INSTRUCCIÓN DE TRABAJO 1 –
En el texto sobre el optimismo local y el pesimismo nacional, ¿a quién se presenta como el primer crítico del capitalismo?
INSTRUCCIÓN DE TRABAJO 2 –
Transcribe un fragmento del texto sobre el optimismo local y el pesimismo nacional. Comienza en las palabras "Los sociólogos clásicos" y detente después de "Durkheim llamó anomie.".

TEXTO DE LECTURA –
---------------
El fenómeno se encuentra tan difundido, que Max Roser, economista de la Universidad de Oxford, le ha puesto nombre: "optimismo local y pesimismo nacional". ¿Cómo se explica?

Empezando con Aristóteles, muchos filósofos han sostenido que el ser humano se desarrolla mejor cuando forma parte de una comunidad unida, en la que prevalecen fuertes normas de virtud cívica. Pero según Jean-Jacques Rousseau, el primer crítico del capitalismo, los mercados promueven la codicia, hacen que dichos vínculos se rompan, y distancian al hombre de sus congéneres. Por lo tanto, no sorprende que cuando una persona mira más allá de su realidad inmediata, no le gusta lo que ve. La satisfacción individual y la sensación de que la sociedad es hostil pueden coexistir, y, de hecho, lo hacen.

Los sociólogos clásicos llegaron a conclusiones parecidas. La modernización arrancó a las personas de sus comunidades integradas y tradicionales, y las arrojó en la anonimidad de las ciudades que se industrializaban –la base de la famosa distinción que hizo Ferdinand Tönnies entre Gemeinschaft y Gesellschaft–. Incluso cuando los individuos prosperan, tienden a sentirse alienados de la sociedad en general y pesimistas a su respecto, sufriendo lo que Émile Durkheim llamó anomie.
---------------
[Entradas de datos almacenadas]
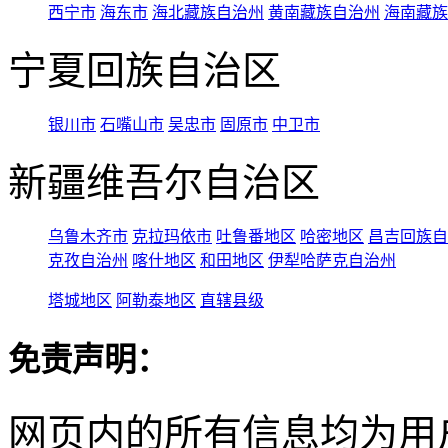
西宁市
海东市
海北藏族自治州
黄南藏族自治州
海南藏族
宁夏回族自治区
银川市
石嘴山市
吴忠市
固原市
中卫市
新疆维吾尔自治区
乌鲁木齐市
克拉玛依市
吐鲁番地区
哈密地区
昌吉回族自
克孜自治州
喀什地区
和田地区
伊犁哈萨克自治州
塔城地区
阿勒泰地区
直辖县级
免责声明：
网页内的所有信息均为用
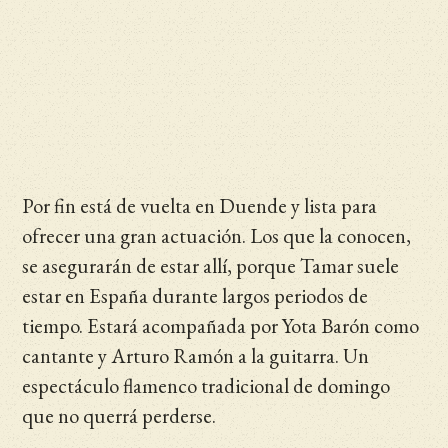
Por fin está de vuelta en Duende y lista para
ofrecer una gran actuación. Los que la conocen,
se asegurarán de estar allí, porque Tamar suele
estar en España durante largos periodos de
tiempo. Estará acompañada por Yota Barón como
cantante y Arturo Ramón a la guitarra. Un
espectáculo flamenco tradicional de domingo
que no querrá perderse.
---------------
RESPUESTA ESCRITA 1 –
A Jean-Jacques Rousseau.

RESPUESTA ESCRITA 2 –
Los sociólogos clásicos llegaron a conclusiones parecidas. La modernización arrancó a las personas de sus comunidades integradas y tradicionales, y las arrojó en la anonimidad de las ciudades que se industrializaban –la base de la famosa distinción que hizo Ferdinand Tönnies entre Gemeinschaft y Gesellschaft–. Incluso cuando los individuos prosperan, tienden a sentirse alienados de la sociedad en general y pesimistas a su respecto, sufriendo lo que Émile Durkheim llamó anomie.